Warren Buffett, the 86-year-old investor, is a folk hero as much for his plain-spoken wisdom as for his business prowess. He conceded that with 367,000 workers at the many huge corporations owned by his holding company, Berkshire Hathaway, some problems were inevitable. “As we sit here, somebody is doing something wrong at Berkshire,” he said at the Berkshire annual meeting in Omaha, Nebraska on May 6.
But among his core employees at headquarters, Buffett said he’s been able to avoid scandal by emphasizing the importance of Berkshire’s reputation and his employees’ role in safeguarding it.
“We count very heavily on principles of behavior rather than loads of rules,” he said. Indeed, in Berkshire’s code of conduct (pdf), it quotes from the man himself:
When in doubt, remember Warren Buffett’s rule of thumb: “… I want employees to ask themselves whether they are willing to have any contemplated act appear the next day on the front page of their local paper—to be read by their spouses, children and friends—with the reporting done by an informed and critical reporter.”
The code includes reassurances such as that any employee may report ethical violations “in confidence without fear of retaliation” and the always useful maxim: “If you are unsure of what to do in any situation, seek guidance before you act.”
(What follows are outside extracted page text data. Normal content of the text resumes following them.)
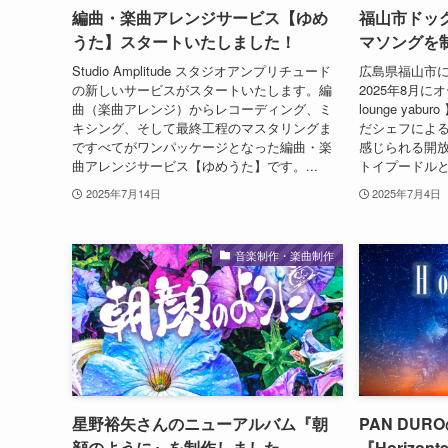
編曲・楽曲アレンジサービス【ゆめ
福山市ドッグ
うた】スタートいたしました！
マソングを
Studio Amplitude スタジオアンプリチュード
広島県福山市に
の新しいサービスがスタートいたします。編
2025年8月に
曲（楽曲アレンジ）からレコーディング、ミ
lounge ya
キシング、そして最終工程のマスタリングま
だシェフによ
ですべてがワンパッケージとなった編曲・楽
感じられる開放
曲アレンジサービス【ゆめうた】です。...
トイプードルと
2025年7月14日
2025年7月4日
音楽制作・楽曲制作
星野裕矢さんのニューアルバム『朝
PAN DU
顔のように』を制作しました
『Horizo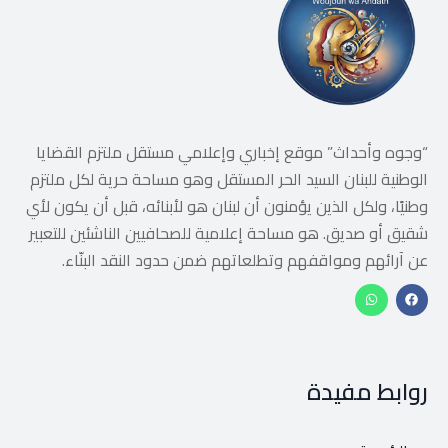
“وجوه وأحداث” موقع إخباري وإعلامي مستقل ملتزم القضايا
الوطنية للبنان السيد الحر المستقل وهو مساحة حرية لكل ملتزم
وطنيًا، ولكل الذين يؤمنون أن لبنان هو لأبنائه، قبل أن يكون لأي
شقيق أو صديق. هو مساحة إعلامية للصحافيين الناشئين للتعبير
عن آرائهم ومواقفهم وتطلعاتهم ضمن حدود النقد البنّاء.
روابط مفيدة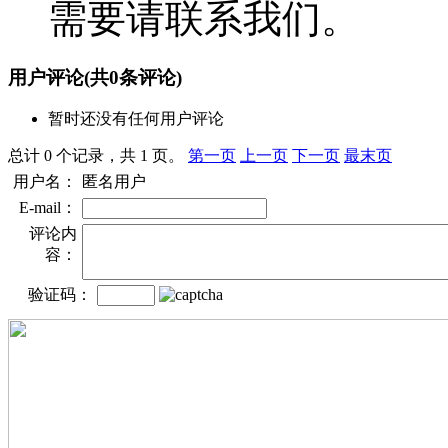
需要请联系我们。
用户评论
(共
0
条评论)
暂时还没有任何用户评论
总计 0 个记录，共 1 页。
第一页
上一页
下一页
最末页
用户名：
匿名用户
E-mail：
评论内
容：
验证码：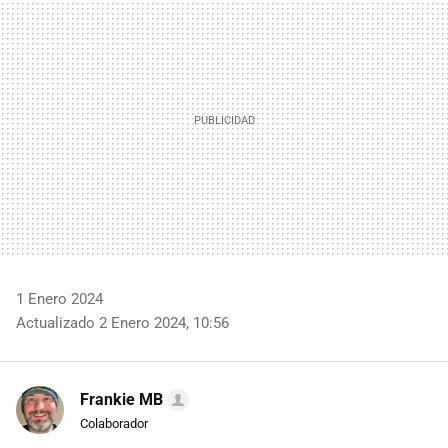
MAIL
1 Enero 2024
Actualizado 2 Enero 2024, 10:56
Frankie MB
Colaborador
Buffett isn’t the first boss to realize they get better results from trusting their workers and giving them more autonomy. The behavioral economist, Dan Ariely, has noted that “when you give people trust, people can flourish.” From Zappo’s ill-fated embrace of Holocracy to Warby Parker’s decision to let workers choose their assignments, employers are increasingly willing to cede control. Even traditional employers are relaxing rules and experimenting with flexible scheduling and unlimited vacations.
However, trust without the right corporate culture to support it can backfire, as Buffett discovered at Wells Fargo, where Berkshire Hathaway is the largest shareholder. Buffett said Wells Fargo employees had too much autonomy to achieve their cross selling targets, which resulted in a massive fake account scandal. Wells Fargo “incentivized the wrong type of behavior,” he said.